Still…we’re still waiting for the administration’s revised upzoning proposal to be made public and make its way to the Plan Commission for debate. There is still plenty of time for the City and for upzoning advocates to revise their case, and for climate-based arguments to come back into the picture.
The Larger Reality
The sustainability argument for density is unlikely to be any more convincing this go-round. The basic physics haven’t changed. And there is a larger reality that advocates for density based on “climate justice” will have to address.
If we densify already-dense core neighborhoods by adding plexes, current residents of those neighborhoods are going to give up something they value. Renters included. They’re going to make a quality of life sacrifice.
I believe those residents would be willing to make that sacrifice — if they saw that someone less privileged than themselves would benefit from it in some practical, measurable way. That’s what’s missing — that undeniable practical benefit.
The UDO includes provisions that will make Bloomington more resilient to the disruptions that are coming because of climate change. Which is great.

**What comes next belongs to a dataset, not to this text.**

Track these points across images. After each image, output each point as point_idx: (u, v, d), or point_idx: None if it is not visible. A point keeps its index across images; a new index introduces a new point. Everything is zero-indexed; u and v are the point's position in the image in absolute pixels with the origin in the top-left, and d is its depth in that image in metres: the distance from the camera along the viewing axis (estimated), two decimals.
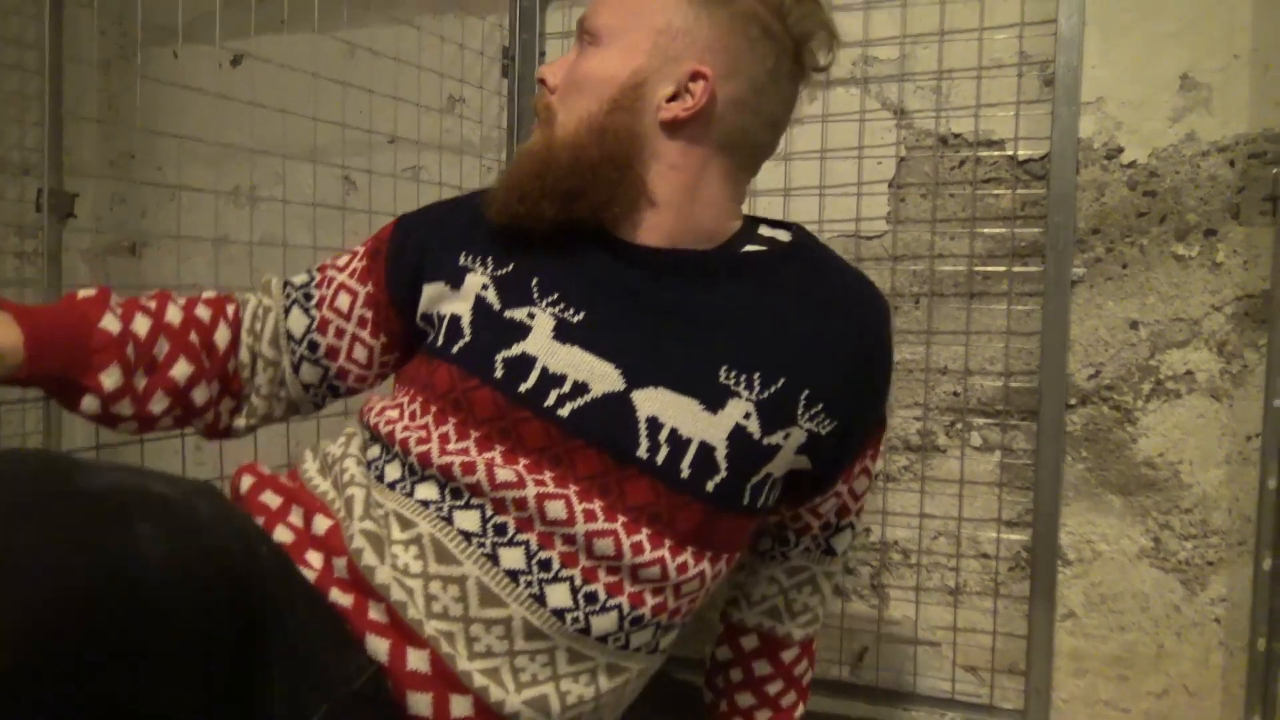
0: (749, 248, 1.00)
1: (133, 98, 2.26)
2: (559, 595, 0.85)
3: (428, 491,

But when advocates talk about dense housing as a way to reduce Bloomington’s contribution to atmospheric carbon, I can’t help thinking about a transatlantic flight I took in 1983. That was in the days when planes had smoking sections. On Iberia Airlines, the smoking section was the left side of the plane.
Think about where we are. Bloomington is five miles across. We’re in a 25 square mile bell jar. What’s outside that bell jar? That’s Southern Indiana. If we reduce our carbon output inside the jar, Indiana won’t even notice. It will just go on blithely spewing out carbon. Because Southern Indiana doesn’t care what we do here. Indiana thinks the inmates are running the asylum in Bloomington.
If those people even notice what we’re doing here, what will they see? They’ll see that Bloomington passed an ordinance that made it harder to own a single family home here.
The argument that densifying Bloomington will reduce the number of cars or miles driven in the city is far from convincing. And anyway, we can’t keep Martinsville’s carbon out of our atmosphere. Martinsville couldn’t care less about ours.
Until Bloomington is in a position to change hearts and minds beyond its borders, until we can lead the surrounding counties into a regional initiative on climate change, our efforts to marginally reduce our carbon output may make us feel more virtuous, but building plexes won’t have any practical impact on Indiana’s climate, or even our own in Monroe County. This is just an ineffectual, symbolic gesture.
By all means let’s build energy efficient new housing in greenfield areas of Bloomington. But if the plan is just to cram duplexes into the core neighborhoods, don’t be surprised if people who live there don’t want to be signed up for the symbolic gesture.
For the purpose of debating zone mapping or UDO amendments on plexes in core neighborhoods, I humbly suggest we refrain from talking about climate change altogether.